┌────────

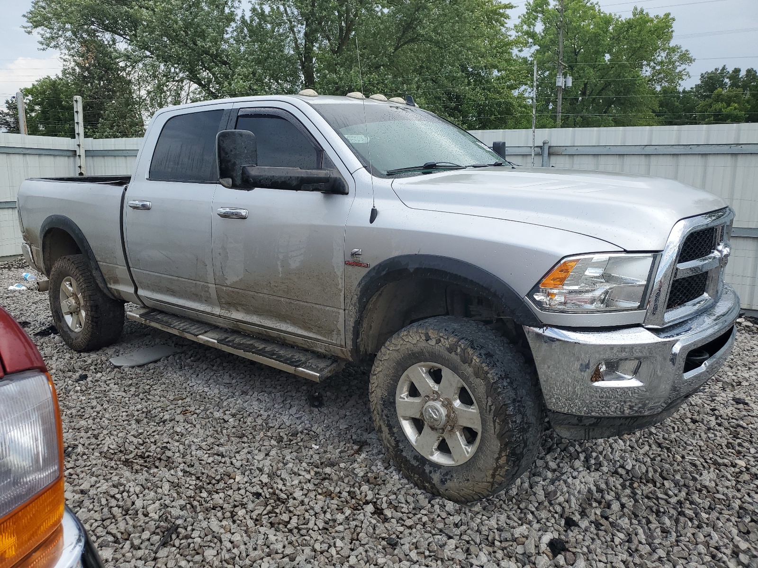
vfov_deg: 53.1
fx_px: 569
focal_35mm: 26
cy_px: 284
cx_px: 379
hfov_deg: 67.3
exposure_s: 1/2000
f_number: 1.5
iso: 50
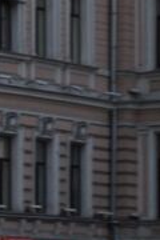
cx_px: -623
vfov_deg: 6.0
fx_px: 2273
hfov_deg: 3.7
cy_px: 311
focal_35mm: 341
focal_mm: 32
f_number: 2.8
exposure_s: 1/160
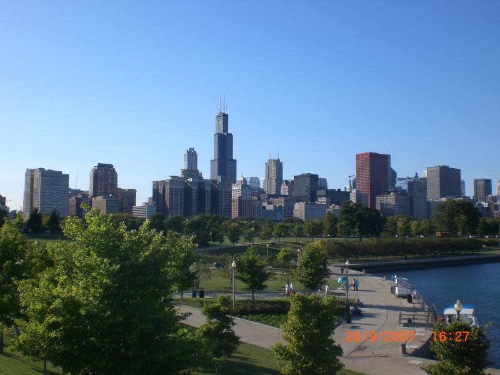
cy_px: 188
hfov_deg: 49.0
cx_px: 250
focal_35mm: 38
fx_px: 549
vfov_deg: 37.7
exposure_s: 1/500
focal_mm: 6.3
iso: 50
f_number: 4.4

└────────

Task directions —
Begin at the line containing "cx_px: -623" and stop at the last line of the data. Repeat only those lines, exactly, and leave out the pictures.

Output of the exercise —
cx_px: -623
vfov_deg: 6.0
fx_px: 2273
hfov_deg: 3.7
cy_px: 311
focal_35mm: 341
focal_mm: 32
f_number: 2.8
exposure_s: 1/160
cy_px: 188
hfov_deg: 49.0
cx_px: 250
focal_35mm: 38
fx_px: 549
vfov_deg: 37.7
exposure_s: 1/500
focal_mm: 6.3
iso: 50
f_number: 4.4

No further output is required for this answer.